- Directions for this task -
Locate every line in the rows below that contains the string "part" and copy each of those lines. Case counts.

— Begin —

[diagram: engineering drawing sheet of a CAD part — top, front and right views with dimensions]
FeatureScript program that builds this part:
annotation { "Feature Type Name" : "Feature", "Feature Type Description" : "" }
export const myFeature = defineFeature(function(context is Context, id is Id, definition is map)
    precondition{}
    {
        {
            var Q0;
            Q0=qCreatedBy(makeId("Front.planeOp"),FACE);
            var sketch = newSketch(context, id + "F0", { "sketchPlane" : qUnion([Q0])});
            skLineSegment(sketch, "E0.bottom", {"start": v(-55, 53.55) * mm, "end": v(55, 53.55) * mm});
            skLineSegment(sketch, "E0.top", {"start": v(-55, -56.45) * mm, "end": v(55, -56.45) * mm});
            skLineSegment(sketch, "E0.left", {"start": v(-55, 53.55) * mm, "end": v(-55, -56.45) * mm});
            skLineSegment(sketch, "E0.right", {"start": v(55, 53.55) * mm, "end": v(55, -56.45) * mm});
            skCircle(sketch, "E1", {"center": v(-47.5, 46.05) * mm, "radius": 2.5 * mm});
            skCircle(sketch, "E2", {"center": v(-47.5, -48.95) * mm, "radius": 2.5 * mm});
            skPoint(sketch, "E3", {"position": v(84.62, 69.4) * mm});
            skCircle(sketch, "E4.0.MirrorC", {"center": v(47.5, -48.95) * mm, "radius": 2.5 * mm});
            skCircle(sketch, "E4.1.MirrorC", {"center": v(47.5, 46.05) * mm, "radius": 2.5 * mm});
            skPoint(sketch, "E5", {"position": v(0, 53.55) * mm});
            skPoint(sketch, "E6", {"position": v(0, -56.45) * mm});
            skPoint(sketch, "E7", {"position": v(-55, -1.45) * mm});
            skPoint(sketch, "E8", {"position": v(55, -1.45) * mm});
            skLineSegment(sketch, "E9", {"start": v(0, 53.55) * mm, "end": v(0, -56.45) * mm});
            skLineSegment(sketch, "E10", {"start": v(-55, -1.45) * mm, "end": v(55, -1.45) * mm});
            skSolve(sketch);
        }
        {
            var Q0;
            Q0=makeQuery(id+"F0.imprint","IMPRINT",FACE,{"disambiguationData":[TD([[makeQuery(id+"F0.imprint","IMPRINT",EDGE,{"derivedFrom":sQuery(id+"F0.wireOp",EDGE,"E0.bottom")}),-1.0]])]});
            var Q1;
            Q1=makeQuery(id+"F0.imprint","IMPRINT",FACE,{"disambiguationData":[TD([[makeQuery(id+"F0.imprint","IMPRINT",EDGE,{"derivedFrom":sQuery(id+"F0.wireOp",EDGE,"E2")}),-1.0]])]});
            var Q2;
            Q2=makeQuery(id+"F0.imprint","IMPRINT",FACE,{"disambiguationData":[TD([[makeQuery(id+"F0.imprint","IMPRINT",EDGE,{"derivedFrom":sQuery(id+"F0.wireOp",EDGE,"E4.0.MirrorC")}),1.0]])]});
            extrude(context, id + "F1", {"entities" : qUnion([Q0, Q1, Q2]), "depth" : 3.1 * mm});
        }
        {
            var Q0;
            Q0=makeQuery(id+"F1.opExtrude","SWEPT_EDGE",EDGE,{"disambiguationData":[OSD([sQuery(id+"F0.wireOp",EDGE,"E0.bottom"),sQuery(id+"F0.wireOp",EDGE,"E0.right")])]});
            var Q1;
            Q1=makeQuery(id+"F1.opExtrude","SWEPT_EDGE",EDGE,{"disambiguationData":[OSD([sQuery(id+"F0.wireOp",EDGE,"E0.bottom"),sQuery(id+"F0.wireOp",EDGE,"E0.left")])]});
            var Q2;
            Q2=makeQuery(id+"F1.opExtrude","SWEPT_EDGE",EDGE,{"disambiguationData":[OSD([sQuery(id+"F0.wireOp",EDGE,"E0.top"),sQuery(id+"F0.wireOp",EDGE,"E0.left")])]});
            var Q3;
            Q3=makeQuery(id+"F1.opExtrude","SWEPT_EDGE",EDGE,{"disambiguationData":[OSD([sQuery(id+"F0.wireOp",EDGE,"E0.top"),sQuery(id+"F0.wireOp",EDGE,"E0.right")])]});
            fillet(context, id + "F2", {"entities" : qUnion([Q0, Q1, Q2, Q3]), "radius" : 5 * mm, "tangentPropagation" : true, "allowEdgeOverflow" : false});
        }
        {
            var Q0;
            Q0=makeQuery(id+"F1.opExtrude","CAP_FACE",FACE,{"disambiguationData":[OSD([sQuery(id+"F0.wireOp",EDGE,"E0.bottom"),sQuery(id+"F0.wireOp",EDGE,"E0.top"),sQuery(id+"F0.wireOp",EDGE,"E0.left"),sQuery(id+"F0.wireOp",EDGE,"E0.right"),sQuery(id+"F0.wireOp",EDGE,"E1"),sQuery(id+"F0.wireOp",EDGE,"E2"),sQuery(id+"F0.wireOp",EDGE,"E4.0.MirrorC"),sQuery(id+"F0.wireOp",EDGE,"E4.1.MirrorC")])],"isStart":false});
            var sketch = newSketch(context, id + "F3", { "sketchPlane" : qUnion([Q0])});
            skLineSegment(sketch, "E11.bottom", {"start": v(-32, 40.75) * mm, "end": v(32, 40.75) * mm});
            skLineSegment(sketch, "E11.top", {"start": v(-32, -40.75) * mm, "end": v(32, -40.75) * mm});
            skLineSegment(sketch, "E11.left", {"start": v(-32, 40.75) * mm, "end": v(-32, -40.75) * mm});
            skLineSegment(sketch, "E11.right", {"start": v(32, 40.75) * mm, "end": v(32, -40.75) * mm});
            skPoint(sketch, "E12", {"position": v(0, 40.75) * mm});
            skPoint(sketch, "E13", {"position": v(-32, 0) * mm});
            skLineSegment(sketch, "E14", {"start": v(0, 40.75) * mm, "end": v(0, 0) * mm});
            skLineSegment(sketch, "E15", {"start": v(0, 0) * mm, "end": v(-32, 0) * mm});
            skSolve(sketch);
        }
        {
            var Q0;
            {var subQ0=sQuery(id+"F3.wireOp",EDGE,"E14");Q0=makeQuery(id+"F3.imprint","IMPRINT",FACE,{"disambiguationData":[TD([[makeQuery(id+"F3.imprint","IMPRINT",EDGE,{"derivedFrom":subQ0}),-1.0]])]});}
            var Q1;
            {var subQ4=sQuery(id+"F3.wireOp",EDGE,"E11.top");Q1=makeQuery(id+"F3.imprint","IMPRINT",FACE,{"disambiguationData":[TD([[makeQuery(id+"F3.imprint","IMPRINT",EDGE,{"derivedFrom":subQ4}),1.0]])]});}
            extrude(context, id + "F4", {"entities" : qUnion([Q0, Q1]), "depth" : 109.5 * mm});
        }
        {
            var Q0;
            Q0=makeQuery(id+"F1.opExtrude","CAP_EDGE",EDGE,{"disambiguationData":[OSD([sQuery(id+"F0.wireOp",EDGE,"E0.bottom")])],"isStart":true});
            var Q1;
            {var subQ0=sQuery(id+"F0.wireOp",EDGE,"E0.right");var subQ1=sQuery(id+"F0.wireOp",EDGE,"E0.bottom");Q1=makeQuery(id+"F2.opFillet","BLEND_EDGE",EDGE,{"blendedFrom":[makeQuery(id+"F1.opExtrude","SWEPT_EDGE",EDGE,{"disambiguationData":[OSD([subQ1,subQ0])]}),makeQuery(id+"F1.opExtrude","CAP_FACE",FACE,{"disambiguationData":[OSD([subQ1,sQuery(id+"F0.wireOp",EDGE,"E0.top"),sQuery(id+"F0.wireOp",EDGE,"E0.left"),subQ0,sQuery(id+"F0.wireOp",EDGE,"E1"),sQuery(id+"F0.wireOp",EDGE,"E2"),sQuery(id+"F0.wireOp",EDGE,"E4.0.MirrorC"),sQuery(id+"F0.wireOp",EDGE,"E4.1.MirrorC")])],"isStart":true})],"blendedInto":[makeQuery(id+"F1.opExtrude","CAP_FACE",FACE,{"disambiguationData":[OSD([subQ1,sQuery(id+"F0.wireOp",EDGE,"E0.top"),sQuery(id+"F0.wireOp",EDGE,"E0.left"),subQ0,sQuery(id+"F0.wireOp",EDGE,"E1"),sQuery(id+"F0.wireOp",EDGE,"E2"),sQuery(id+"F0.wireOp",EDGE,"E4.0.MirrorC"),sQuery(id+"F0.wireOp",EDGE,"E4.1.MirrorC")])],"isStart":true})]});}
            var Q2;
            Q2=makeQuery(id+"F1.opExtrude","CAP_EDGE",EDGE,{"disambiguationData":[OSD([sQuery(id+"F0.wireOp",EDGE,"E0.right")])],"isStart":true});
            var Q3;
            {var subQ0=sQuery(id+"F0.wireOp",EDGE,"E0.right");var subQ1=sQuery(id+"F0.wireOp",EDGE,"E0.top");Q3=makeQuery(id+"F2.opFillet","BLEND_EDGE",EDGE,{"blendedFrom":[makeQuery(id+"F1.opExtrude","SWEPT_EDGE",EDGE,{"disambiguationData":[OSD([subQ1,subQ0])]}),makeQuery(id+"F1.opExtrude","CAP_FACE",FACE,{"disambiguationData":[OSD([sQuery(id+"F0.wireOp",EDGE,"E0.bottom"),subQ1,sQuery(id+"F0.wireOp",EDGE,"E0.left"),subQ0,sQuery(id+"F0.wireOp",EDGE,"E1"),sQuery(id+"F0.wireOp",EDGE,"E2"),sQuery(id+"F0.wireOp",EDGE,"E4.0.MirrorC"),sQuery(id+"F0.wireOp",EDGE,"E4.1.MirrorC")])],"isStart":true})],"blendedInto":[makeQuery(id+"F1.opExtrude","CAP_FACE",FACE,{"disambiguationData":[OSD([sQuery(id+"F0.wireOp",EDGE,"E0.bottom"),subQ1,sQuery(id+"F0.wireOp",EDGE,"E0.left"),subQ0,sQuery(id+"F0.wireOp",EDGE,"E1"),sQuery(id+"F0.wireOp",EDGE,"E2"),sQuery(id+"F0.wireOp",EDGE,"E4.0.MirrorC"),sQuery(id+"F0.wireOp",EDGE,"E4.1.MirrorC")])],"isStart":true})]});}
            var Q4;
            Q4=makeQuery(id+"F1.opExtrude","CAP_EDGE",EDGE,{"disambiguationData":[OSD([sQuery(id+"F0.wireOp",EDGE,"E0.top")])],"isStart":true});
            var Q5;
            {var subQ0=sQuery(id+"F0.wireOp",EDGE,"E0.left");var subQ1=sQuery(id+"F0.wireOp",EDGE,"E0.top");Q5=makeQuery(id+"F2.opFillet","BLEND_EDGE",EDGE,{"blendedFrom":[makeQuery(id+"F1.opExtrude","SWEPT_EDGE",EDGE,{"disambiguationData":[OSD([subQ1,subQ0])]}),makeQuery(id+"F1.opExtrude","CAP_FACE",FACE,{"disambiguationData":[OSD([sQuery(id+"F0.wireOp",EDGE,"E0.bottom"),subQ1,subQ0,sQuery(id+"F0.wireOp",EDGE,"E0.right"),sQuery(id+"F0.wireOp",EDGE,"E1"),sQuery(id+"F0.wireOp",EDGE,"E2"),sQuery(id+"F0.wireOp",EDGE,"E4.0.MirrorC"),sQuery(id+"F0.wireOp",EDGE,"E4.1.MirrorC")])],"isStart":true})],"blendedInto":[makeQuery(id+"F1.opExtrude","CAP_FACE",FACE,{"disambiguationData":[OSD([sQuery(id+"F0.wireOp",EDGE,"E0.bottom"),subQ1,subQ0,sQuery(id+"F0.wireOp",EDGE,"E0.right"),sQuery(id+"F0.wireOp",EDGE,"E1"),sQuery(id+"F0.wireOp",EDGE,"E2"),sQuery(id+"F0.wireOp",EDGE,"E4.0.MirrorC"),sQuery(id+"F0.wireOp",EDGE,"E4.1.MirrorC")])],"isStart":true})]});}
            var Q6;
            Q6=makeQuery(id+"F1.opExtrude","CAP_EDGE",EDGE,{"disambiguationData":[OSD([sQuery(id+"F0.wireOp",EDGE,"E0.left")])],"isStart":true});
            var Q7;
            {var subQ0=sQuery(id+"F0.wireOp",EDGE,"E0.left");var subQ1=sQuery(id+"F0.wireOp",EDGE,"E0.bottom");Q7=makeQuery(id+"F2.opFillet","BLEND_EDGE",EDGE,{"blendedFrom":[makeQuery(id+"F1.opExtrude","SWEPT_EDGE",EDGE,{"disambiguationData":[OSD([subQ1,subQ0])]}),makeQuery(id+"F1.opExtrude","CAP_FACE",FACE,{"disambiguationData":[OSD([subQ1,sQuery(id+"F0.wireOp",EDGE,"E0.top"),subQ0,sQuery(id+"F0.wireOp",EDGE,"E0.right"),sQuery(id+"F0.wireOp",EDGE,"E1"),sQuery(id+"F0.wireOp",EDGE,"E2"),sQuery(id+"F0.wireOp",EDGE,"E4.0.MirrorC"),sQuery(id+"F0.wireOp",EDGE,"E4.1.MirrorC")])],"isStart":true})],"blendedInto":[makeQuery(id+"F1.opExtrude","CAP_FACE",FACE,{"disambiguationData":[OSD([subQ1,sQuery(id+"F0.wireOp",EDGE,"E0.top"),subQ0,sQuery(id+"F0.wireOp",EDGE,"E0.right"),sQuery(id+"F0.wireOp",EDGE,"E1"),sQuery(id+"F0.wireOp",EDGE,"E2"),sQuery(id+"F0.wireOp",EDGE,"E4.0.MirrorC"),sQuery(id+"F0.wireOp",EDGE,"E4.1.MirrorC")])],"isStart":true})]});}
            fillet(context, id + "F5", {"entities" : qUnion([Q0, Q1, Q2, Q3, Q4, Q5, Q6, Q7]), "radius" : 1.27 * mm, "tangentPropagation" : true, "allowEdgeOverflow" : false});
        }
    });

— End —

- Correct result -
[diagram: engineering drawing sheet of a CAD part — top, front and right views with dimensions]
FeatureScript program that builds this part:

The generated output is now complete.